According to University communications, about 20% of University classrooms on campus need additional ventilation to meet airflow guidelines recommended by public health experts during the COVID-19 pandemic. Some faculty have said these additional filters can be disruptive to the class environment. What is your response to this feedback from faculty and can you explain the process of how you came to the additional filtration?
“With full transparency, I am not an HVAC expert. We have to acknowledge the technical expertise required to fully answer a question from a leadership point of view. There are a combination of factors. Some are that the building is historic and the ability to change … affects their registration [on historical registrars]. To do that work takes longer and would take all of those classes offline, when there were other solutions that allowed for a similar level of safety. As we’ve said all along, safety first. So whether it’s portable, realigning the class or changing the capacity of the class other tools were used in those classrooms in order to ensure the same level of safety.”
“A lot of this, frankly, is annoying. The portable devices can make noise or configuring the class differently can be less than ideal. Everything that could be changed within the window of time described was.”
Do you think the University will start offering more online classes than it has previously?

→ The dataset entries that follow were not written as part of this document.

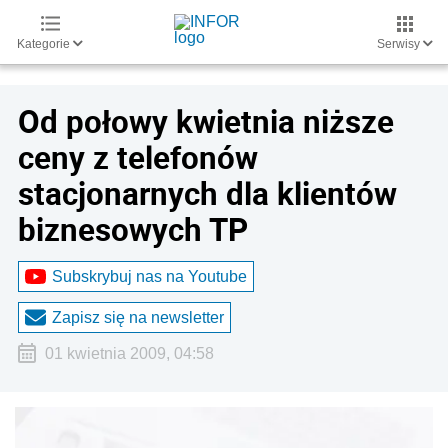
Kategorie
Serwisy
Od połowy kwietnia niższe
ceny z telefonów
stacjonarnych dla klientów
biznesowych TP
Subskrybuj nas na Youtube
Zapisz się na newsletter
01 kwietnia 2009, 04:58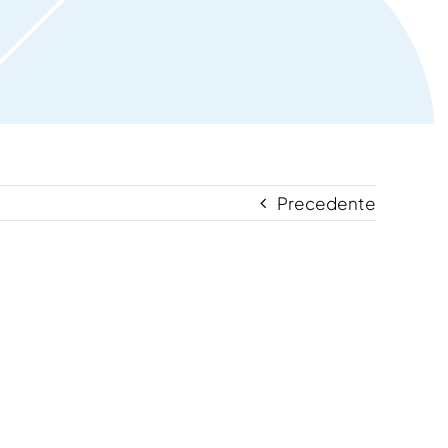
Precedente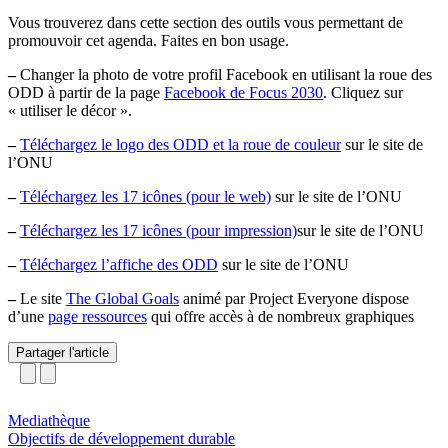
Vous trouverez dans cette section des outils vous permettant de
promouvoir cet agenda. Faites en bon usage.
–
Changer la photo de votre profil Facebook en utilisant la roue des
ODD à partir de la page
Facebook de Focus 2030
. Cliquez sur
« utiliser le décor ».
–
Téléchargez le logo des ODD et la roue de couleur
sur le site de
l’ONU
–
Téléchargez les 17 icônes (pour le web)
sur le site de l’ONU
–
Téléchargez les 17 icônes (pour impression)
sur le site de l’ONU
–
Téléchargez l’affiche des ODD
sur le site de l’ONU
–
Le site
The Global Goals
animé par Project Everyone dispose
d’une
page ressources
qui offre accès à de nombreux graphiques
Partager l'article
Mediathèque
Objectifs de développement durable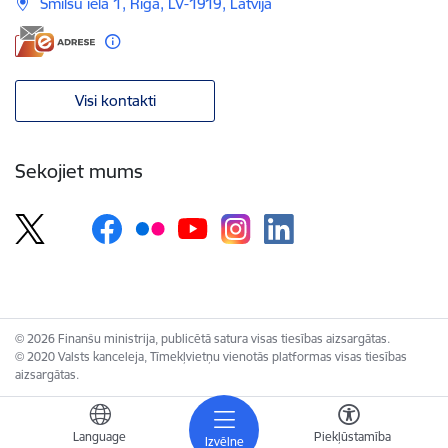
Smilšu iela 1, Rīga, LV-1919, Latvija
Visi kontakti
Sekojiet mums
© 2026 Finanšu ministrija, publicētā satura visas tiesības aizsargātas.
© 2020 Valsts kanceleja, Tīmekļvietņu vienotās platformas visas tiesības
aizsargātas.
Language
Piekļūstamība
Izvēlne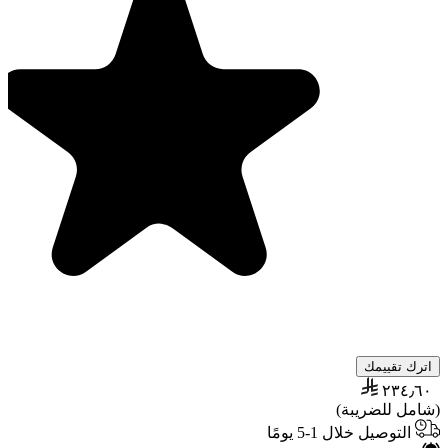
اترك تقييمك
٢٣٤٫٦٠
(شامل للضريبة)
التوصيل خلال 1-5 يومًا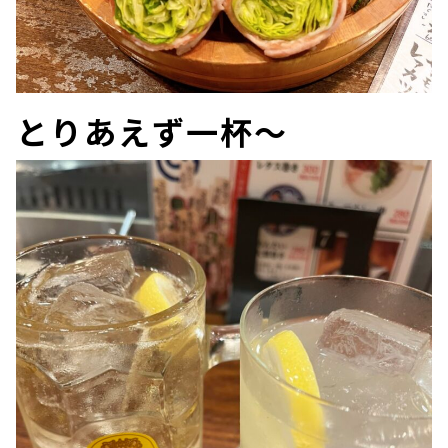
とりあえず一杯～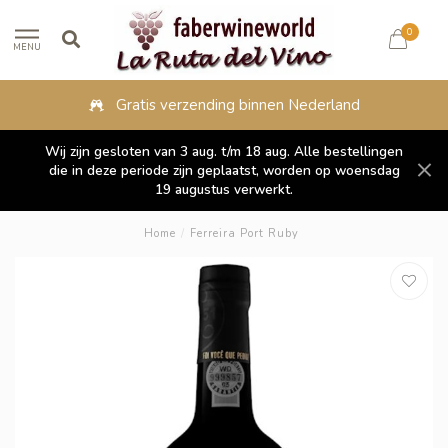
0
MENU
s verzending binnen Nederland
Fysie
Wij zijn gesloten van 3 aug. t/m 18 aug. Alle bestellingen
die in deze periode zijn geplaatst, worden op woensdag
19 augustus verwerkt.
Home
/
Ferreira Port Ruby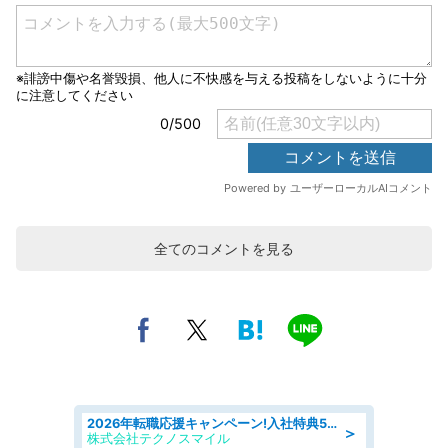
全てのコメントを見る
2026年転職応援キャンペーン!入社特典58万円/デンソーで働こう!自動車工場で小型部品の検査業務 denso aichi
＞
株式会社テクノスマイル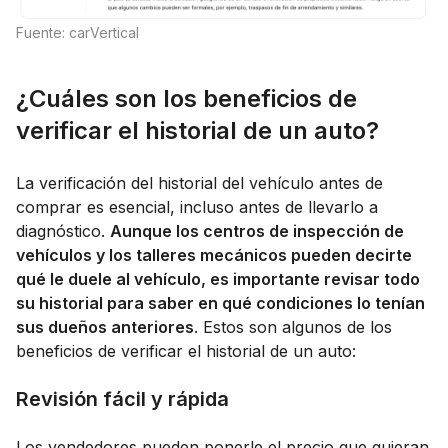
Fuente: carVertical
¿Cuáles son los beneficios de
verificar el historial de un auto?
La verificación del historial del vehículo antes de
comprar es esencial, incluso antes de llevarlo a
diagnóstico.
Aunque los centros de inspección de
vehículos y los talleres mecánicos pueden decirte
qué le duele al vehículo, es importante revisar todo
su historial para saber en qué condiciones lo tenían
sus dueños anteriores
. Estos son algunos de los
beneficios de verificar el historial de un auto:
Revisión fácil y rápida
Los vendedores pueden ponerle el precio que quieran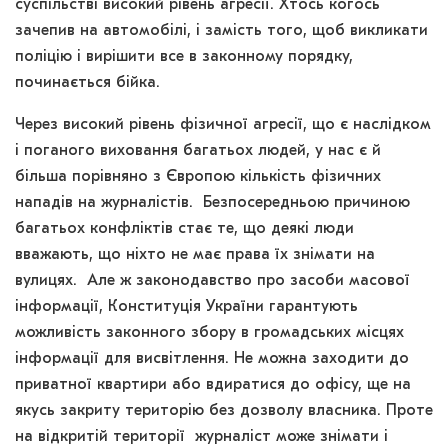
суспільстві високий рівень агресії. Хтось когось
зачепив на автомобілі, і замість того, щоб викликати
поліцію і вирішити все в законному порядку,
починається бійка.
Через високий рівень фізичної агресії, що є наслідком
і поганого виховання багатьох людей, у нас є й
більша порівняно з Європою кількість фізичних
нападів на журналістів. Безпосередньою причиною
багатьох конфліктів стає те, що деякі люди
вважають, що ніхто не має права їх знімати на
вулицях. Але ж законодавство про засоби масової
інформації, Конституція України гарантують
можливість законного збору в громадських місцях
інформації для висвітлення. Не можна заходити до
приватної квартири або вдиратися до офісу, ще на
якусь закриту територію без дозволу власника. Проте
на відкритій території журналіст може знімати і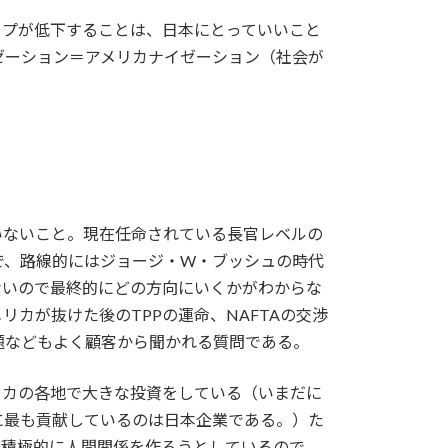
ップが低下することは、日本にとっていいこと
ゼーション＝アメリカナイゼーション（社会が
いないこと。現在任命されている長官レベルの
で、路線的にはジョージ・W・ブッシュの時代
ないので最終的にどの方向にいくかがわからな
カが抜けた後のTPPの運命、NAFTAの交渉
題などもよく顧客から聞かれる質問である。
リカの各地で大きな投資をしている（いまだに
に最も貢献しているのは日本企業である。）た
と積極的に人間関係を作ろうとしているので、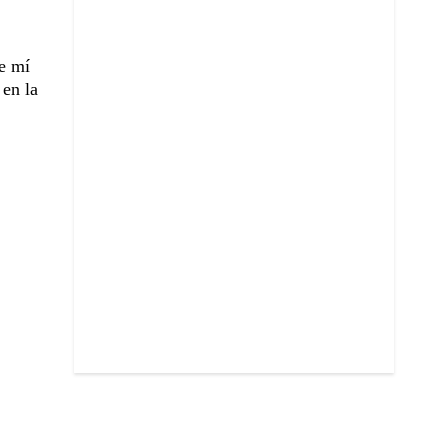
de mí
 en la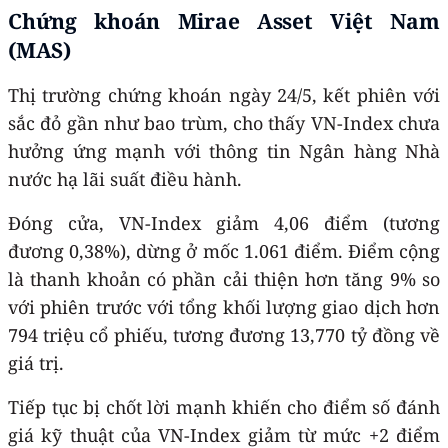
Chứng khoán Mirae Asset Việt Nam
(MAS)
Thị trường chứng khoán ngày 24/5, kết phiên với
sắc đỏ gần như bao trùm, cho thấy VN-Index chưa
hưởng ứng mạnh với thông tin Ngân hàng Nhà
nước hạ lãi suất điều hành.
Đóng cửa, VN-Index giảm 4,06 điểm (tương
đương 0,38%), dừng ở mốc 1.061 điểm. Điểm cộng
là thanh khoản có phần cải thiện hơn tăng 9% so
với phiên trước với tổng khối lượng giao dịch hơn
794 triệu cổ phiếu, tương đương 13,770 tỷ đồng về
giá trị.
Tiếp tục bị chốt lời mạnh khiến cho điểm số đánh
giá kỹ thuật của VN-Index giảm từ mức +2 điểm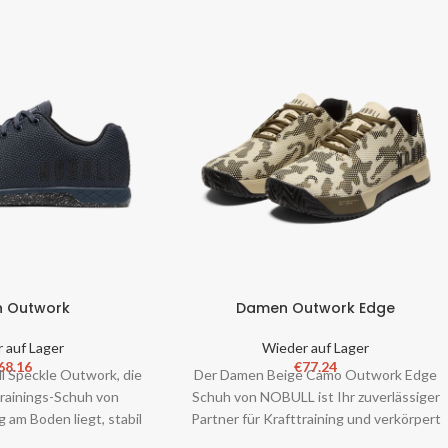
 Outwork
Damen Outwork Edge
 auf Lager
Wieder auf Lager
68.16
€
77.24
l Speckle Outwork, die
Der Damen Beige Camo Outwork Edge
Trainings-Schuh von
Schuh von NOBULL ist Ihr zuverlässiger
 am Boden liegt, stabil
Partner für Krafttraining und verkörpert
 geformt ist – all
die gleiche Widerstandsfähigkeit und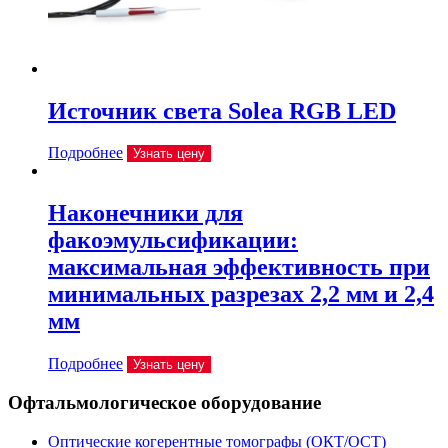
Источник света Solea RGB LED
Подробнее
Узнать цену
Наконечники для
факоэмульсификации:
максимальная эффективность при
минимальных разрезах 2,2 мм и 2,4
мм
Подробнее
Узнать цену
Офтальмологическое оборудование
Оптические когерентные томографы (ОКТ/ОСТ)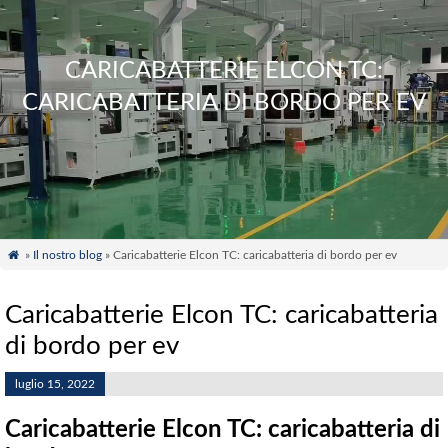
CARICABATTERIE ELCON TC:
CARICABATTERIA DI BORDO PER EV

»
Il nostro blog
» Caricabatterie Elcon TC: caricabatteria di bordo per ev
Caricabatterie Elcon TC: caricabatteria
di bordo per ev
luglio 15, 2022
Caricabatterie Elcon TC: caricabatteria di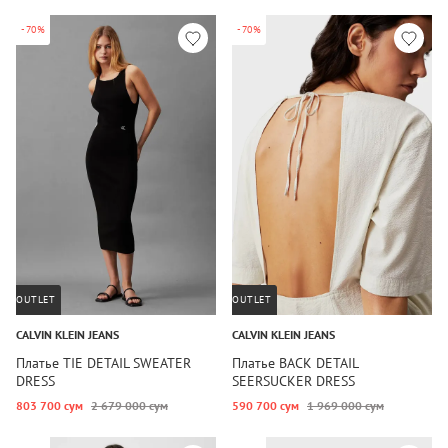
-70%
-70%
OUTLET
OUTLET
CALVIN KLEIN JEANS
CALVIN KLEIN JEANS
Платье TIE DETAIL SWEATER
Платье BACK DETAIL
DRESS
SEERSUCKER DRESS
803 700 сум
2 679 000 сум
590 700 сум
1 969 000 сум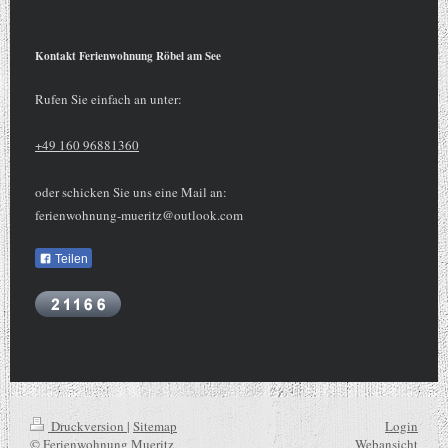
Kontakt Ferienwohnung Röbel am See
Rufen Sie einfach an unter:
+49 160 96881360
oder schicken Sie uns eine Mail an:
ferienwohnung-mueritz@outlook.com
Teilen
Druckversion
|
Sitemap
Login
© Ferienwohnung Mueritz
Webansicht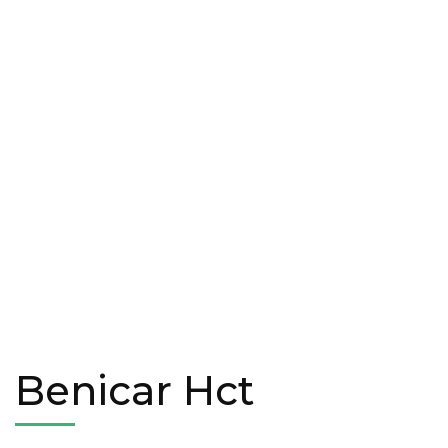
Benicar Hct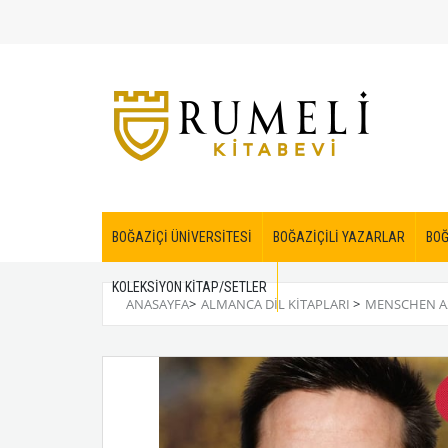
BOĞAZİÇİ ÜNİVERSİTESİ
BOĞAZİÇİLİ YAZARLAR
BOĞ
KOLEKSİYON KİTAP/SETLER
ANASAYFA
>
ALMANCA DIL KITAPLARI
>
MENSCHEN A2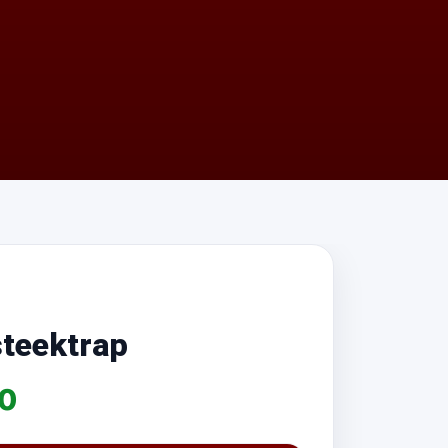
steektrap
00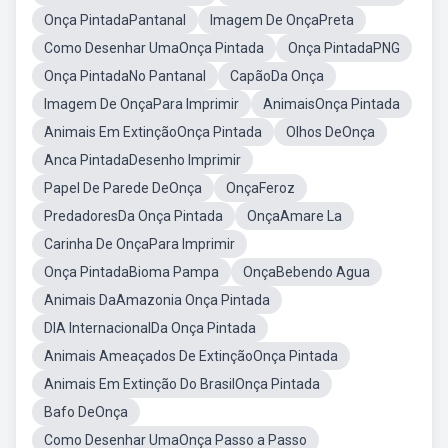
Onça PintadaPantanal
Imagem De OnçaPreta
Como Desenhar UmaOnça Pintada
Onça PintadaPNG
Onça PintadaNo Pantanal
CapãoDa Onça
Imagem De OnçaPara Imprimir
AnimaisOnça Pintada
Animais Em ExtinçãoOnça Pintada
Olhos DeOnça
Anca PintadaDesenho Imprimir
Papel De Parede DeOnça
OnçaFeroz
PredadoresDa Onça Pintada
OnçaAmare La
Carinha De OnçaPara Imprimir
Onça PintadaBioma Pampa
OnçaBebendo Agua
Animais DaAmazonia Onça Pintada
DIA InternacionalDa Onça Pintada
Animais Ameaçados De ExtinçãoOnça Pintada
Animais Em Extinção Do BrasilOnça Pintada
Bafo DeOnça
Como Desenhar UmaOnça Passo a Passo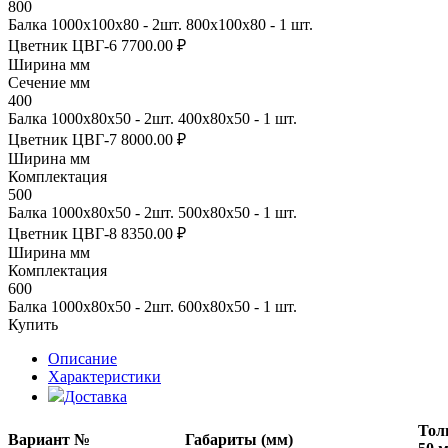
800
Балка 1000х100х80 - 2шт. 800х100х80 - 1 шт.
Цветник ЦВГ-6
7700.00 ₽
Ширина мм
Сечение мм
400
Балка 1000х80х50 - 2шт. 400х80х50 - 1 шт.
Цветник ЦВГ-7
8000.00 ₽
Ширина мм
Комплектация
500
Балка 1000х80х50 - 2шт. 500х80х50 - 1 шт.
Цветник ЦВГ-8
8350.00 ₽
Ширина мм
Комплектация
600
Балка 1000х80х50 - 2шт. 600х80х50 - 1 шт.
Купить
Описание
Характеристики
Доставка
Тол
Вариант №
Габариты (мм)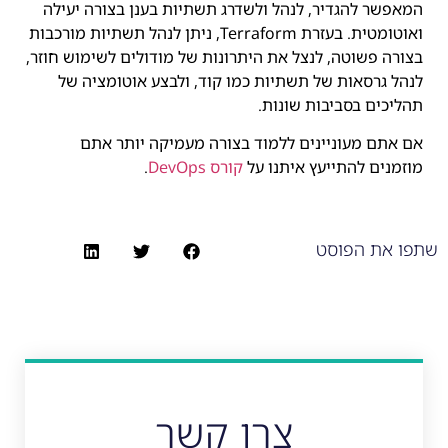
המאפשר להגדיר, לנהל ולשדרג תשתיות בענן בצורה יעילה
ואוטומטית. בעזרת Terraform, ניתן לנהל תשתיות מורכבות
בצורה פשוטה, לנצל את היתרונות של מודולים לשימוש חוזר,
לנהל גרסאות של תשתיות כמו קוד, ולבצע אוטומציה של
תהליכים בסביבות שונות.
אם אתם מעוניינים ללמוד בצורה מעמיקה יותר אתם
מוזמנים להתייעץ איתנו על
קורס DevOps
.
שתפו את הפוסט
צרו קשר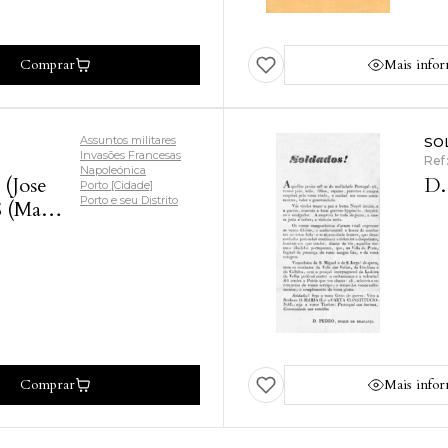
Comprar
Mais info
Assuntos militares
SO
Invasões Francesas
Ref
Napoleónica
(Jose
D.
Porto [Cidade]
Porto e seu Distrito
 (Maria
Comprar
Mais info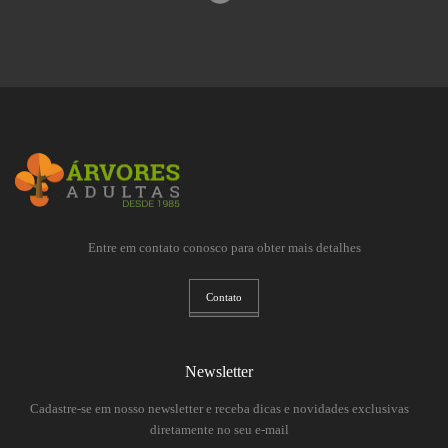
Entre em contato conosco para obter mais detalhes
Contato
Newsletter
Cadastre-se em nosso newsletter e receba dicas e novidades exclusivas
diretamente no seu e-mail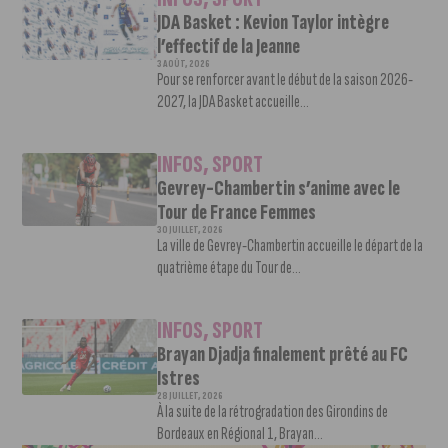
JDA Basket : Kevion Taylor intègre
l’effectif de la Jeanne
3 AOÛT, 2026
Pour se renforcer avant le début de la saison 2026-
2027, la JDA Basket accueille...
INFOS
,
SPORT
Gevrey-Chambertin s’anime avec le
Tour de France Femmes
30 JUILLET, 2026
La ville de Gevrey-Chambertin accueille le départ de la
quatrième étape du Tour de...
INFOS
,
SPORT
Brayan Djadja finalement prêté au FC
Istres
28 JUILLET, 2026
À la suite de la rétrogradation des Girondins de
Bordeaux en Régional 1, Brayan...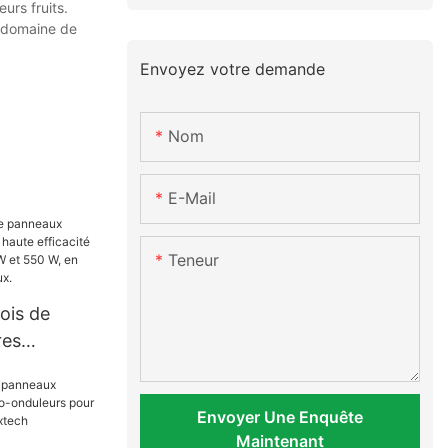
urs fruits.
e domaine de
Envoyez votre demande
Nom
E-Mail
Teneur
ois de
res
 haute
50 W, 455
Envoyer Une Enquête
0 W, en
Maintenant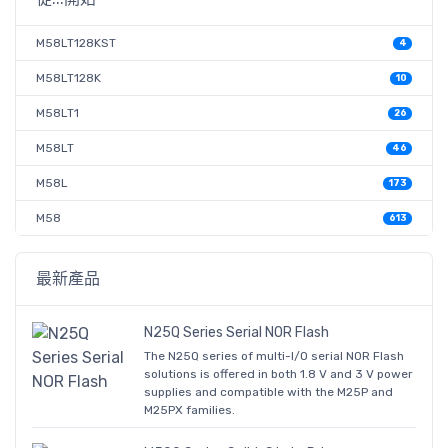
M58LT128KST
4
M58LT128K
10
M58LT1
26
M58LT
46
M58L
173
M58
613
最新產品
N25Q Series Serial NOR Flash
The N25Q series of multi-I/O serial NOR Flash
solutions is offered in both 1.8 V and 3 V power
supplies and compatible with the M25P and
M25PX families.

“I would say, one silver lining, and you have to squint to see it, was that we really had our appetite for online learning … expanded during the pandemic. We leveraged technologies that we wouldn’t have leveraged. I’ve had more than one faculty member tell me they thought of new ways that were actually very inspiring to deliver content. I’ve had students tell me that they found flexibility in their schedule that allowed them to pursue things that they might not have been able to pursue. We want to learn the best of those lessons and keep them as we go forward. But one of the biggest lessons we also learned was that people really wanted to be on campus. There’s so much more to the experience that is specific to being together.”
This interview has been lightly edited for length, grammar and clarity.